Hyatt will recommend 5-day week to school board


Gainesville school superintendent Dr. Jeff Hyatt

Gainesville school superintendent Dr. Jeff Hyatt will recommend to the Gainesville R-V School Board next week that the district continue on a five-day-a-week schedule in the 2019-2020 school year. 

In December, Hyatt asked the board to consider a four-day school week, starting in fall 2019. A five-day calendar was also prepared for the next school year. The school got 500 responses to a survey that was sent home about the proposed chance. Hyatt said 68 percent were in favor of the four-day week, 15 percent were undecided and 15 percent said no. 

But Hyatt told the Times last week, “After much consideration and research, and after taking everything into account, at this point, I will be recommending the five-day calendar to the board for at least for another year.”

What Hyatt called the “new-and-improved” calendar will have a traditional Monday-through-Friday week but will also include several four-day weekends. Those weekends are set to occur over Labor Day and Hootin an Hollarin in September, during parent teacher conferences in October, Martin Luther King Jr. holiday in January, Presidents Day in February, and Good Friday/Easter in April. Students will have a full week off for Thanks-giving and for spring break in March. The proposed calendar has the next school year starting on Tuesday, Aug. 13, and ending on May 8, 2020. 

“At this point, that adds up to 1,092 hours, and we are required to have 1,044,” Hyatt said, adding that the district calendar has 1,110 hours this year. This year’s calendar had 167 days of classes; the 2019-20 calendar will have 162. “We’ll meet every aspect of the state’s new attendance and calendar requirements. Everything else basically stays the same. There will be no change in bus routes.”

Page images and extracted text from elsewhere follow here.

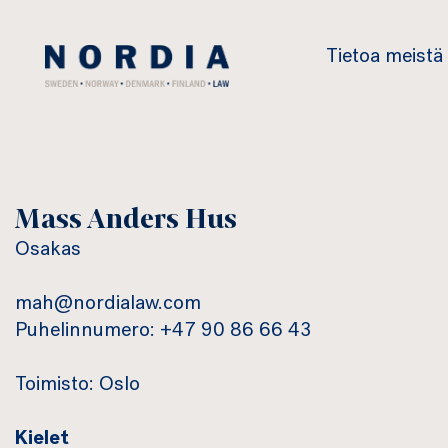
Nordia
Tietoa meistä
Law
Mass Anders Hus
Osakas
mah@nordialaw.com
Puhelinnumero: +47 90 86 66 43
Toimisto: Oslo
Kielet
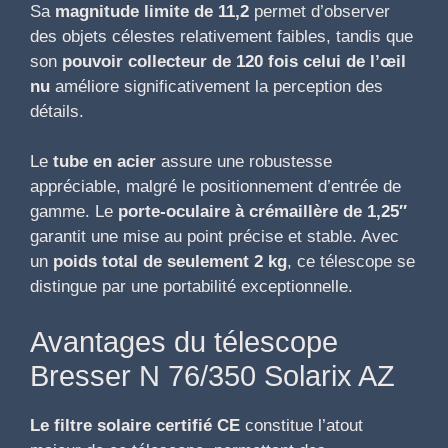
Sa
magnitude limite de 11,2
permet d’observer
des objets célestes relativement faibles, tandis que
son
pouvoir collecteur de 120 fois celui de l’œil
nu
améliore significativement la perception des
détails.
Le
tube en acier
assure une robustesse
appréciable, malgré le positionnement d’entrée de
gamme. Le
porte-oculaire à crémaillère de 1,25″
garantit une mise au point précise et stable. Avec
un
poids total de seulement 2 kg
, ce télescope se
distingue par une portabilité exceptionnelle.
Avantages du télescope
Bresser N 76/350 Solarix AZ
Le filtre solaire certifié CE
constitue l’atout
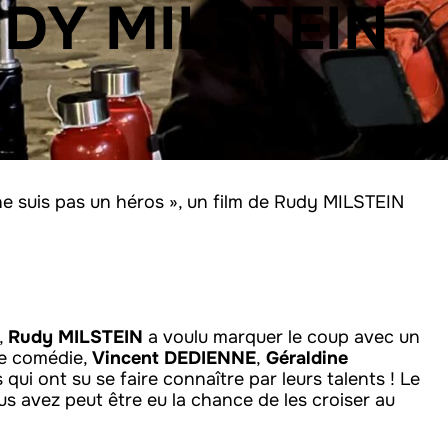
UDY MILSTEIN
ne suis pas un héros », un film de Rudy MILSTEIN
,
Rudy MILSTEIN
a voulu marquer le coup avec un
tte comédie,
Vincent DEDIENNE
,
Géraldine
 qui ont su se faire connaître par leurs talents ! Le
us avez peut être eu la chance de les croiser au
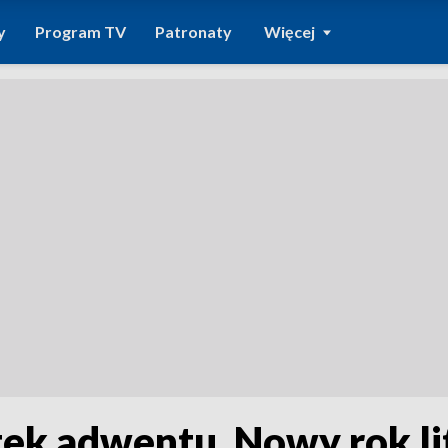
y
Program TV
Patronaty
Więcej
tek adwentu. Nowy rok li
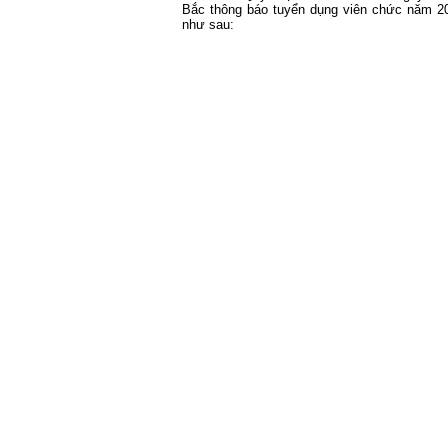
Bắc thông báo tuyển dụng viên chức năm 2
như sau:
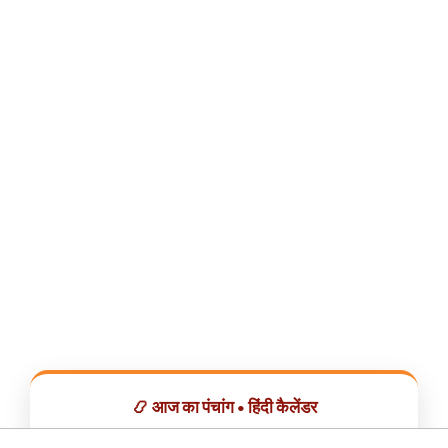
📿 आज का पंचांग • हिंदी कैलेंडर
सभी व्रत, त्योहार, शुभ मुहूर्त और राशिफल एक ही ऐप में देखें।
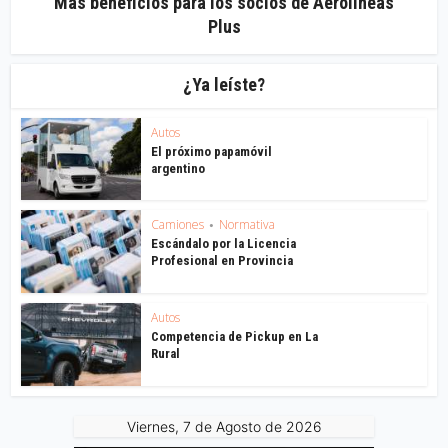
Más beneficios para los socios de Aerolíneas
Plus
¿Ya leíste?
Autos
El próximo papamóvil
argentino
Camiones
Normativa
•
Escándalo por la Licencia
Profesional en Provincia
Autos
Competencia de Pickup en La
Rural
Viernes, 7 de Agosto de 2026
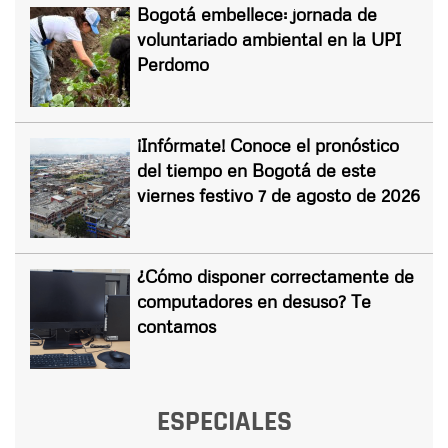
Bogotá embellece: jornada de
voluntariado ambiental en la UPI
Perdomo
¡Infórmate! Conoce el pronóstico
del tiempo en Bogotá de este
viernes festivo 7 de agosto de 2026
¿Cómo disponer correctamente de
computadores en desuso? Te
contamos
ESPECIALES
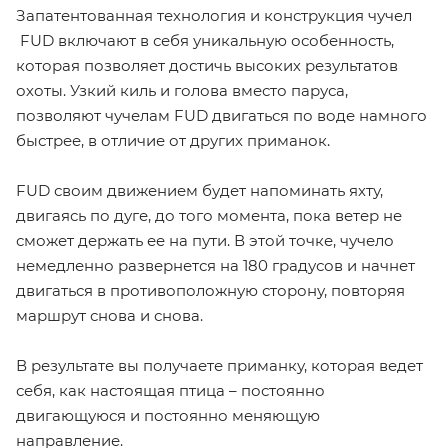
Запатентованная технология и конструкция чучел
FUD включают в себя уникальную особенность,
которая позволяет достичь высоких результатов
охоты. Узкий киль и голова вместо паруса,
позволяют чучелам FUD двигаться по воде намного
быстрее, в отличие от других приманок.
FUD своим движением будет напоминать яхту,
двигаясь по дуге, до того момента, пока ветер не
сможет держать ее на пути. В этой точке, чучело
немедленно развернется на 180 градусов и начнет
двигаться в противоположную сторону, повторяя
маршрут снова и снова.
В результате вы получаете приманку, которая ведет
себя, как настоящая птица – постоянно
двигающуюся и постоянно меняющую
направление.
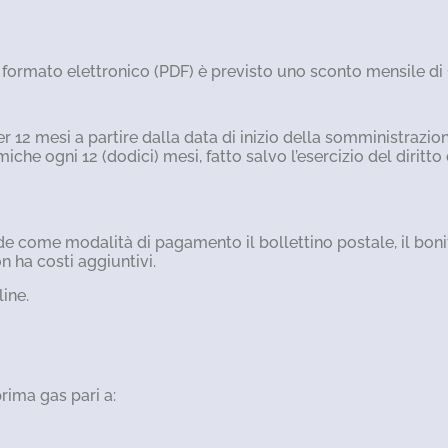
in formato elettronico (PDF) è previsto uno sconto mensile di
2 mesi a partire dalla data di inizio della somministrazione.
e ogni 12 (dodici) mesi, fatto salvo l’esercizio del diritto
vede come modalità di pagamento il bollettino postale, il bo
 ha costi aggiuntivi.
line.
rima gas pari a:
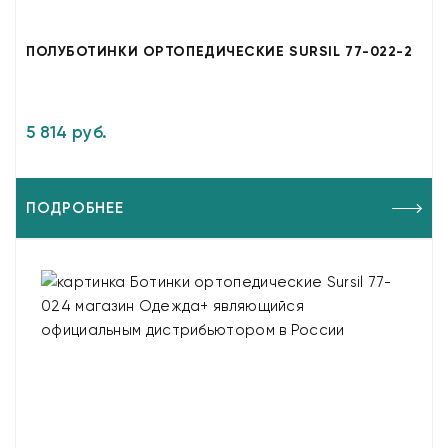
ПОЛУБОТИНКИ ОРТОПЕДИЧЕСКИЕ SURSIL 77-022-2
5 814 руб.
ПОДРОБНЕЕ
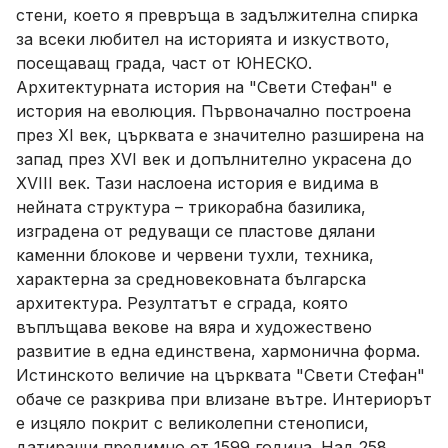
стени, което я превръща в задължителна спирка
за всеки любител на историята и изкуството,
посещаващ града, част от ЮНЕСКО.
Архитектурната история на "Свети Стефан" е
история на еволюция. Първоначално построена
през XI век, църквата е значително разширена на
запад през XVI век и допълнително украсена до
XVIII век. Тази наслоена история е видима в
нейната структура – трикорабна базилика,
изградена от редуващи се пластове дялани
каменни блокове и червени тухли, техника,
характерна за средновековната българска
архитектура. Резултатът е сграда, която
въплъщава векове на вяра и художествено
развитие в една единствена, хармонична форма.
Истинското величие на църквата "Свети Стефан"
обаче се разкрива при влизане вътре. Интериорът
е изцяло покрит с великолепни стенописи,
датиращи предимно от 1599 година. Над 258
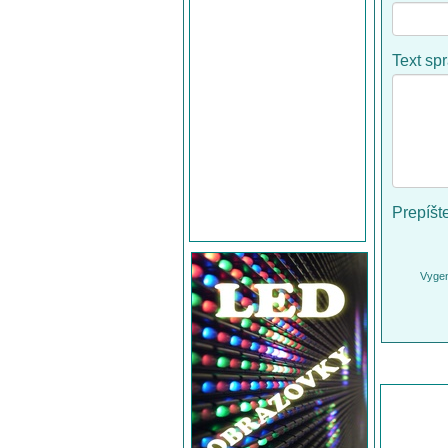
Text sp
Prepíšt
Vygen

Hyatt said he would be bringing this proposed five-day calendar before the board at its Feb. 19 meeting. “I’m not sure it’ll be approved, but I’m anticipating the board will make a decision,” he said. 

Members of the public who wish to speak at the meeting are asked to call the school and be added to the agenda. While that is the preferred procedure, it’s not required because the meeting includes a public comment session, Hyatt said.

Hyatt’s decision comes after it was announced in December that Gainesville was “considering” moving to a four-day school week for 2019-2020, following a growing trend of school districts, especially those in rural areas. Bakersfield is in its first year of operating on a four-day week. An opinion piece written by Bakersfield superintendent Dr. Amy Britt about that district’s experience so far with the new four-day calendar was published in the Jan. 30 edition of the Times. Britt’s summary was shared nearly 700 times when it was posted on the Ozark County Times Facebook page; most responses to the piece were positive.

The Lutie school board has been “discussing” the possibility of a four-day week, said superintendent Scot Young, but no calendar change has been made. The Dora school district is in its second year of operating on what superintendent Steve Richards says is, in effect, a four-day week. It’s not a formal four-day calendar, with every Monday off. Instead, it’s similar to the calendar Hyatt is proposing with a four-day weekend most months plus a week off for Thanksgiving and spring break.  

Although he didn’t say so, one reason why Hyatt is recommending staying with the five-day calendar may be a concern that the calendar change might be a distraction, or even have an adverse effect, on the April 2 election, when the district has two funding propositions on the ballot. One asks voters to approve a 47-cent increase in the operating levy to pay for roof repairs, security and HVAC upgrades, a covered walkway between buildings and other improvements. The other is a $1.9 million bond-issue proposal to pay for a new multipurpose gym.